(Collected data entries)
--- --- ---
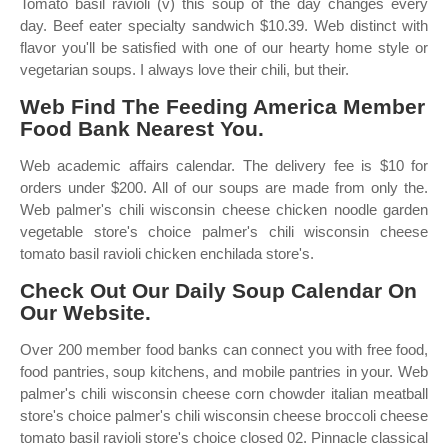
Tomato basil ravioli (v) this soup of the day changes every
day. Beef eater specialty sandwich $10.39. Web distinct with
flavor you'll be satisfied with one of our hearty home style or
vegetarian soups. I always love their chili, but their.
Web Find The Feeding America Member
Food Bank Nearest You.
Web academic affairs calendar. The delivery fee is $10 for
orders under $200. All of our soups are made from only the.
Web palmer's chili wisconsin cheese chicken noodle garden
vegetable store's choice palmer's chili wisconsin cheese
tomato basil ravioli chicken enchilada store's.
Check Out Our Daily Soup Calendar On
Our Website.
Over 200 member food banks can connect you with free food,
food pantries, soup kitchens, and mobile pantries in your. Web
palmer's chili wisconsin cheese corn chowder italian meatball
store's choice palmer's chili wisconsin cheese broccoli cheese
tomato basil ravioli store's choice closed 02. Pinnacle classical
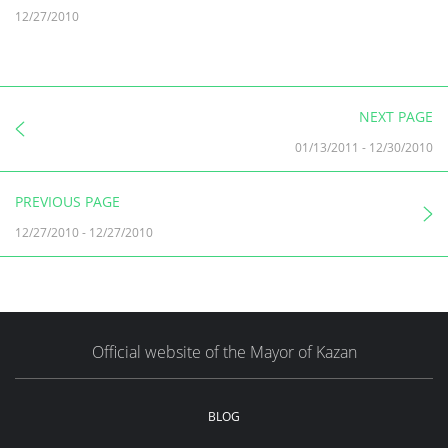
12/27/2010
NEXT PAGE
01/13/2011
-
12/30/2010
PREVIOUS PAGE
12/27/2010
-
12/27/2010
Official website of the Mayor of Kazan
BLOG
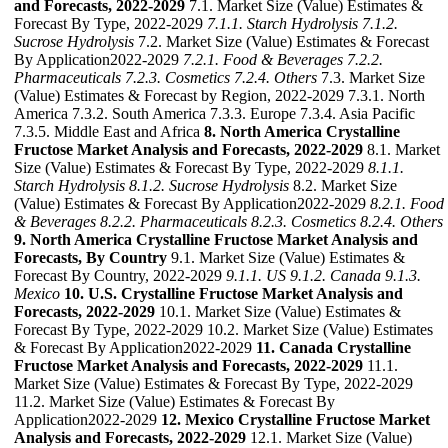
and Forecasts, 2022-2029
7.1. Market Size (Value) Estimates &
Forecast By Type, 2022-2029
7.1.1. Starch Hydrolysis
7.1.2.
Sucrose Hydrolysis
7.2. Market Size (Value) Estimates & Forecast
By Application2022-2029
7.2.1. Food & Beverages
7.2.2.
Pharmaceuticals
7.2.3. Cosmetics
7.2.4. Others
7.3. Market Size
(Value) Estimates & Forecast by Region, 2022-2029 7.3.1. North
America 7.3.2. South America 7.3.3. Europe 7.3.4. Asia Pacific
7.3.5. Middle East and Africa
8. North America Crystalline
Fructose Market Analysis and Forecasts, 2022-2029
8.1. Market
Size (Value) Estimates & Forecast By Type, 2022-2029
8.1.1.
Starch Hydrolysis
8.1.2. Sucrose Hydrolysis
8.2. Market Size
(Value) Estimates & Forecast By Application2022-2029
8.2.1. Food
& Beverages
8.2.2. Pharmaceuticals
8.2.3. Cosmetics
8.2.4. Others
9. North America Crystalline Fructose Market Analysis and
Forecasts, By Country
9.1. Market Size (Value) Estimates &
Forecast By Country, 2022-2029
9.1.1. US
9.1.2. Canada
9.1.3.
Mexico
10. U.S. Crystalline Fructose Market Analysis and
Forecasts, 2022-2029
10.1. Market Size (Value) Estimates &
Forecast By Type, 2022-2029 10.2. Market Size (Value) Estimates
& Forecast By Application2022-2029
11. Canada Crystalline
Fructose Market Analysis and Forecasts, 2022-2029
11.1.
Market Size (Value) Estimates & Forecast By Type, 2022-2029
11.2. Market Size (Value) Estimates & Forecast By
Application2022-2029
12. Mexico Crystalline Fructose Market
Analysis and Forecasts, 2022-2029
12.1. Market Size (Value)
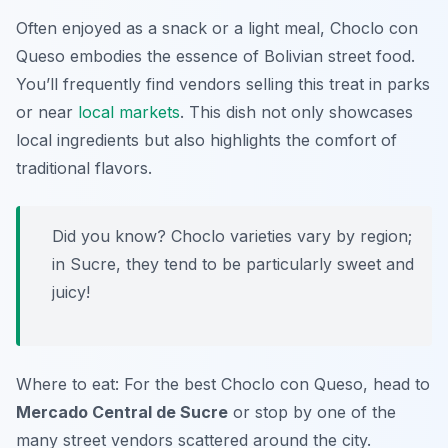
Often enjoyed as a snack or a light meal, Choclo con
Queso embodies the essence of Bolivian street food.
You’ll frequently find vendors selling this treat in parks
or near
local markets
. This dish not only showcases
local ingredients but also highlights the comfort of
traditional flavors.
Did you know? Choclo varieties vary by region;
in Sucre, they tend to be particularly sweet and
juicy!
Where to eat: For the best Choclo con Queso, head to
Mercado Central de Sucre
or stop by one of the
many street vendors scattered around the city.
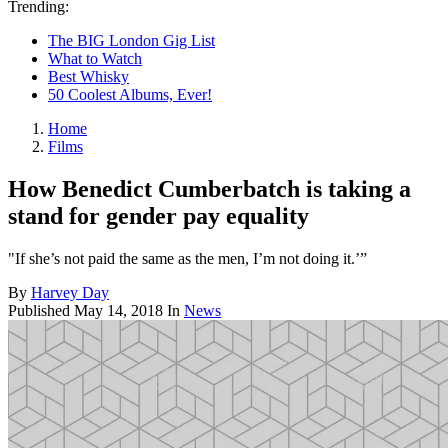
Trending:
The BIG London Gig List
What to Watch
Best Whisky
50 Coolest Albums, Ever!
Home
Films
How Benedict Cumberbatch is taking a
stand for gender pay equality
"If she’s not paid the same as the men, I’m not doing it.’”
By
Harvey Day
Published
May 14, 2018
In
News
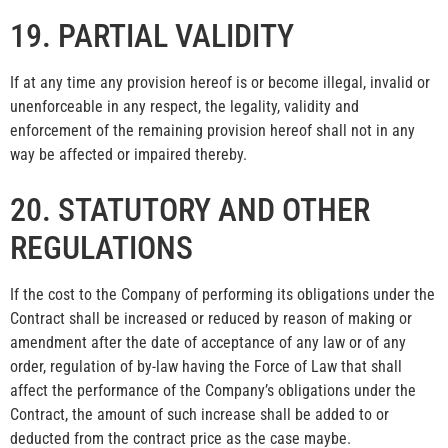
19. PARTIAL VALIDITY
If at any time any provision hereof is or become illegal, invalid or
unenforceable in any respect, the legality, validity and
enforcement of the remaining provision hereof shall not in any
way be affected or impaired thereby.
20. STATUTORY AND OTHER
REGULATIONS
If the cost to the Company of performing its obligations under the
Contract shall be increased or reduced by reason of making or
amendment after the date of acceptance of any law or of any
order, regulation of by-law having the Force of Law that shall
affect the performance of the Company’s obligations under the
Contract, the amount of such increase shall be added to or
deducted from the contract price as the case maybe.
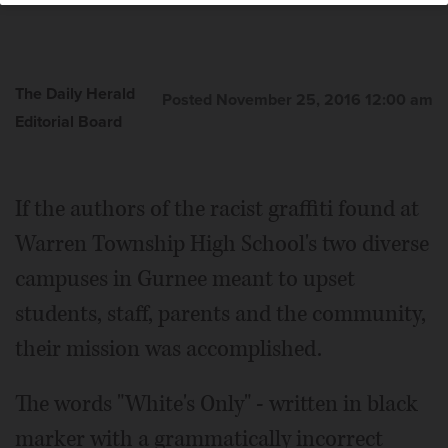
The Daily Herald
Posted November 25, 2016 12:00 am
Editorial Board
If the authors of the racist graffiti found at
Warren Township High School's two diverse
campuses in Gurnee meant to upset
students, staff, parents and the community,
their mission was accomplished.
The words "White's Only" - written in black
marker with a grammatically incorrect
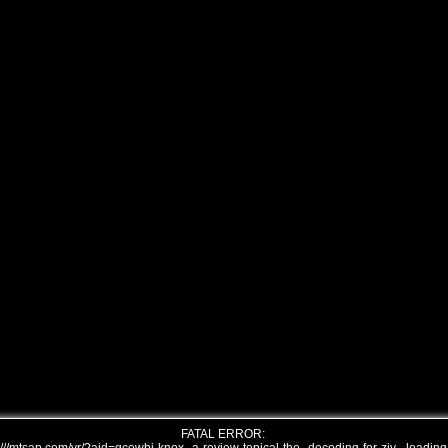
FATAL ERROR:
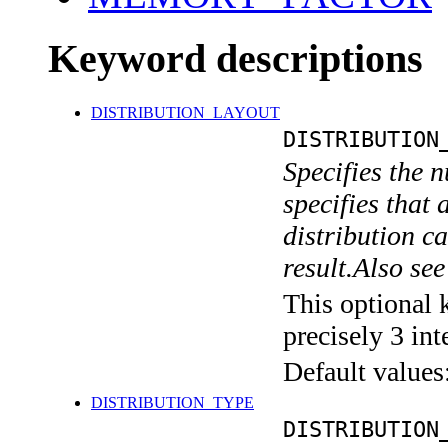
Keyword descriptions
DISTRIBUTION_LAYOUT
DISTRIBUTION
Specifies the n
specifies that 
distribution ca
result.Also 
This optional 
precisely 3 int
Default values
DISTRIBUTION_TYPE
DISTRIBUTION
--- --- ---
◆ Exercise objective: Render each line of text in the data above as a JSON list of strings, one string per line, omitting blank lines and leaving out the pictures.

◆ Problem solution:
[
  "Tomato basil ravioli (v) this soup of the day changes every",
  "day. Beef eater specialty sandwich $10.39. Web distinct with",
  "flavor you'll be satisfied with one of our hearty home style or",
  "vegetarian soups. I always love their chili, but their.",
  "Web Find The Feeding America Member",
  "Food Bank Nearest You.",
  "Web academic affairs calendar. The delivery fee is $10 for",
  "orders under $200. All of our soups are made from only the.",
  "Web palmer's chili wisconsin cheese chicken noodle garden",
  "vegetable store's choice palmer's chili wisconsin cheese",
  "tomato basil ravioli chicken enchilada store's.",
  "Check Out Our Daily Soup Calendar On",
  "Our Website.",
  "Over 200 member food banks can connect you with free food,",
  "food pantries, soup kitchens, and mobile pantries in your. Web",
  "palmer's chili wisconsin cheese corn chowder italian meatball",
  "store's choice palmer's chili wisconsin cheese broccoli cheese",
  "tomato basil ravioli store's choice closed 02. Pinnacle classical",
  "12/27/2010",
  "NEXT PAGE",
  "01/13/2011",
  "-",
  "12/30/2010",
  "PREVIOUS PAGE",
  "12/27/2010",
  "-",
  "12/27/2010",
  "Official website of the Mayor of Kazan",
  "BLOG",
  "and Forecasts, 2022-2029",
  "7.1. Market Size (Value) Estimates &",
  "Forecast By Type, 2022-2029",
  "7.1.1. Starch Hydrolysis",
  "7.1.2.",
  "Sucrose Hydrolysis",
  "7.2. Market Size (Value) Estimates & Forecast",
  "By Application2022-2029",
  "7.2.1. Food & Beverages",
  "7.2.2.",
  "Pharmaceuticals",
  "7.2.3. Cosmetics",
  "7.2.4. Others",
  "7.3. Market Size",
  "(Value) Estimates & Forecast by Region, 2022-2029 7.3.1. North",
  "America 7.3.2. South America 7.3.3. Europe 7.3.4. Asia Pacific",
  "7.3.5. Middle East and Africa",
  "8. North America Crystalline",
  "Fructose Market Analysis and Forecasts, 2022-2029",
  "8.1. Market",
  "Size (Value) Estimates & Forecast By Type, 2022-2029",
  "8.1.1.",
  "Starch Hydrolysis",
  "8.1.2. Sucrose Hydrolysis",
  "8.2. Market Size",
  "(Value) Estimates & Forecast By Application2022-2029",
  "8.2.1. Food",
  "& Beverages",
  "8.2.2. Pharmaceuticals",
  "8.2.3. Cosmetics",
  "8.2.4. Others",
  "9. North America Crystalline Fructose Market Analysis and",
  "Forecasts, By Country",
  "9.1. Market Size (Value) Estimates &",
  "Forecast By Country, 2022-2029",
  "9.1.1. US",
  "9.1.2. Canada",
  "9.1.3.",
  "Mexico",
  "10. U.S. Crystalline Fructose Market Analysis and",
  "Forecasts, 2022-2029",
  "10.1. Market Size (Value) Estimates &",
  "Forecast By Type, 2022-2029 10.2. Market Size (Value) Estimates",
  "& Forecast By Application2022-2029",
  "11. Canada Crystalline",
  "Fructose Market Analysis and Forecasts, 2022-2029",
  "11.1.",
  "Market Size (Value) Estimates & Forecast By Type, 2022-2029",
  "11.2. Market Size (Value) Estimates & Forecast By",
  "Application2022-2029",
  "12. Mexico Crystalline Fructose Market",
  "Analysis and Forecasts, 2022-2029",
  "12.1. Market Size (Value)",
  "Often enjoyed as a snack or a light meal, Choclo con",
  "Queso embodies the essence of Bolivian street food.",
  "You’ll frequently find vendors selling this treat in parks",
  "or near",
  "local markets",
  ". This dish not only showcases",
  "local ingredients but also highlights the comfort of",
  "traditional flavors.",
  "Did you know? Choclo varieties vary by region;",
  "in Sucre, they tend to be particularly sweet and",
  "juicy!",
  "Where to eat: For the best Choclo con Queso, head to",
  "Mercado Central de Sucre",
  "or stop by one of the",
  "many street vendors scattered around the city.",
  "Trending:",
  "The BIG London Gig List",
  "What to Watch",
  "Best Whisky",
  "50 Coolest Albums, Ever!",
  "Home",
  "Films",
  "How Benedict Cumberbatch is taking a",
  "stand for gender pay equality",
  "\"If she’s not paid the same as the men, I’m not doing it.’”",
  "By",
  "Harvey Day",
  "Published",
  "May 14, 2018",
  "In",
  "News",
  "19. PARTIAL VALIDITY",
  "If at any time any provision hereof is or become illegal, invalid or",
  "unenforceable in any respect, the legality, validity and",
  "enforcement of the remaining provision hereof shall not in any",
  "way be affected or impaired thereby.",
  "20. STATUTORY AND OTHER",
  "REGULATIONS",
  "If the cost to the Company of performing its obligations under the",
  "Contract shall be increased or reduced by reason of making or",
  "amendment after the date of acceptance of any law or of any",
  "order, regulation of by-law having the Force of Law that shall",
  "affect the performance of the Company’s obligations under the",
  "Contract, the amount of such increase shall be added to or",
  "deducted from the contract price as the case maybe.",
  "The Daily Herald",
  "Posted November 25, 2016 12:00 am",
  "Editorial Board",
  "If the authors of the racist graffiti found at",
  "Warren Township High School's two diverse",
  "campuses in Gurnee meant to upset",
  "students, staff, parents and the community,",
  "their mission was accomplished.",
  "The words \"White's Only\" - written in black",
  "marker with a grammatically incorrect",
  "FATAL ERROR:",
  "Keyword descriptions",
  "DISTRIBUTION_LAYOUT",
  "DISTRIBUTION",
  "Specifies the n",
  "specifies that ",
  "distribution ca",
  "result.Also ",
  "This optional ",
  "precisely 3 int",
  "Default values",
  "DISTRIBUTION_TYPE",
  "DISTRIBUTION"
]